:: The task ::
Answer these questions from the passage on the Thailand–Cambodia border clashes:
(a) Near which temple did fighting erupt again on Thursday?
(b) What aircraft did Thailand dispatch to bomb Cambodian targets?
(c) How many civilians fled to makeshift bomb shelters?

Clearly a significant number of territorial squabbles exist simply to provide a jingoistic distraction, an excuse to rally around the flag or challenge the patriotism of a political rival. And while they can flare up organically, prolonged skirmishes are typically stoked with a clear purpose.
Which is why policy analysts are scratching their heads about what exactly lies behind the escalating border clashes between Thailand and Cambodia. On Thursday, fighting erupted again near the disputed Ta Moan Thom Temple, located in a border area in northwestern Cambodia’s Oddar Meanchey province, resulting in the deaths of at least 13 civilians and a soldier in Thailand, which dispatched a F-16 to bomb Cambodian targets in response.
As fighting spread to at least six areas along the arcane frontier, Thailand’s military closed crossings between the countries. The fighting spurred at least 40,000 civilians from more than 80 villages near the border to flee to makeshift bomb shelters of sandbags and car tires.

Saved entries:
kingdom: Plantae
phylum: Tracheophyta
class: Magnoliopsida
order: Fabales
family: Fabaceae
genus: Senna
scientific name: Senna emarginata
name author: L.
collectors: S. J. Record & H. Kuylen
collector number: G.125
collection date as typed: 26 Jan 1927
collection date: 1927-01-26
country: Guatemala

:: Exercise response ::
(a) The Ta Moan Thom Temple.
(b) An F-16.
(c) At least 40,000.